La investigación es fundamental en el desarrollo de la humanidad. Los grandes descubrimientos científicos y tecnológicos son resultados de importantes procesos investigativos, esencialmente dirigidos. Los hallazgos científicos suceden a jornadas de investigaciones en áreas y temas específicos.
El Estado desde su administración, que la ejecuta el Gobierno, debe ser el principal propiciador de la investigación para el desarrollo. Financiar la búsqueda de propuestas que contribuyan a descubrir métodos para avanzar en salud, en producción general, en agricultura, en educación, debe ser una de las prioridades de la política educativa pública.
Mao Tse- Tung, el más influyente personaje de China del siglo pasado, escribió que quien no estudia ni investiga no tiene derecho a la palabra.
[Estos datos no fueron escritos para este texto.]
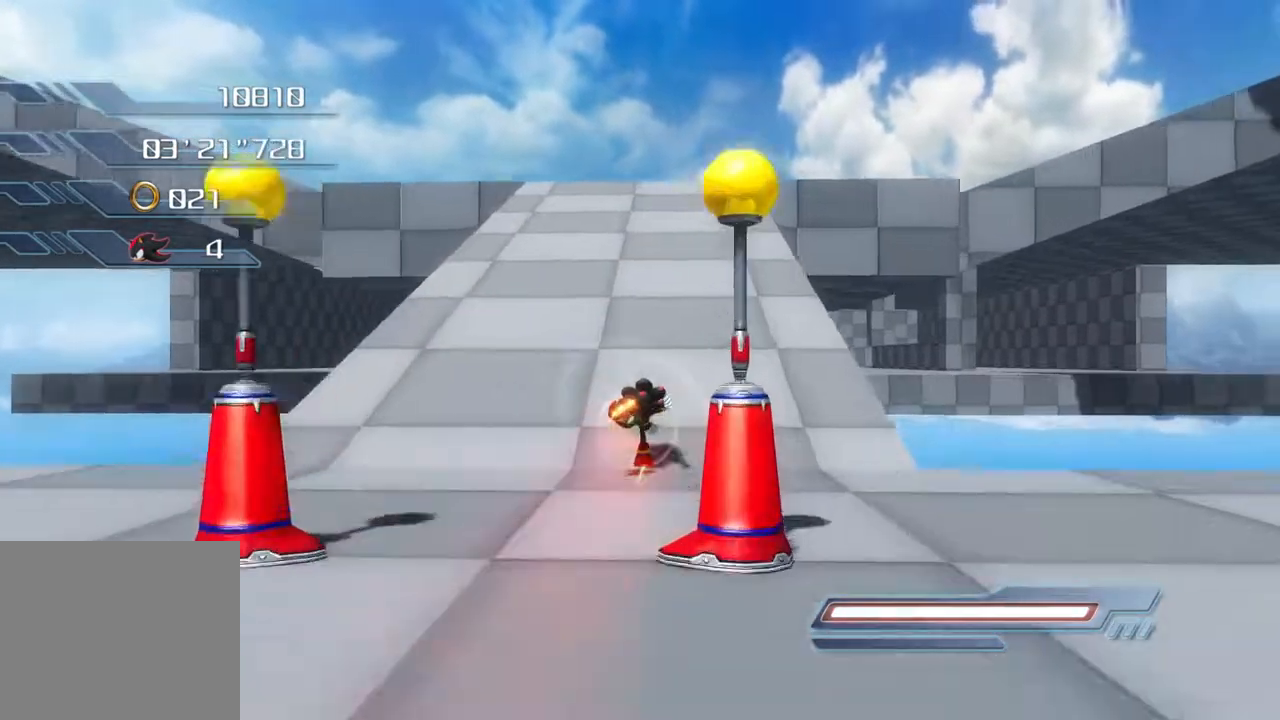
{"buttons": [], "left_stick": "up", "right_stick": "center", "events": []}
Su radical planteamiento, hecho más bien dentro de un concepto filosófico, y en el contexto de la lucha ideológica que libraba en el marco de revolución cultural que impulsaba, tiene el beneficio de poner a la investigación en la cima de la ruta hacia el conocimiento.Y lo cierto es que, para avanzar en conocimientos, para descubrir sistemas más eficientes de producción, hay que investigar.
Un trabajo del periodista Rafael Alonso Rijo, que se publica en otra parte de esta edición, da cuenta cómo el apoyo del Fondo Nacional de Innovación y Desarrollo Científico y Tecnológico (Fondocyt), adscrito al Ministerio de Educación Superior, Ciencia y Tecnología ha posibilitado el crecimiento de la investigación e innovación científico-tecnológica en los últimos 10 años a una tasa promedio del 31% anual.
Los recursos asignados al Fondocyt han ido aumentando en la medida que crece el apoyo estatal a la investigación. De una dotación de RD$16.7 millones en el año 2005, subió a RD$731.3 millones en el período 2015-2016, pero no son suficientes.
Hay una importante participación de las universidades y de los centros de investigación en el desarrollo de proyectos en áreas claves, como las matemáticas, ciencia, medicina, agricultura, geología, cambio climático y agua, entre otras.
Algunas de las investigaciones han sido concluidas, y sus resultados son de aplicación inmediata. Lo importante es que haya voluntad y decisión para aplicar los conocimientos que se adquieran en las investigaciones, para que puedan ser un instrumento de desarrollo. De lo contrario, no tendrán utilidad, y quedarán como simples ejercicios teóricos.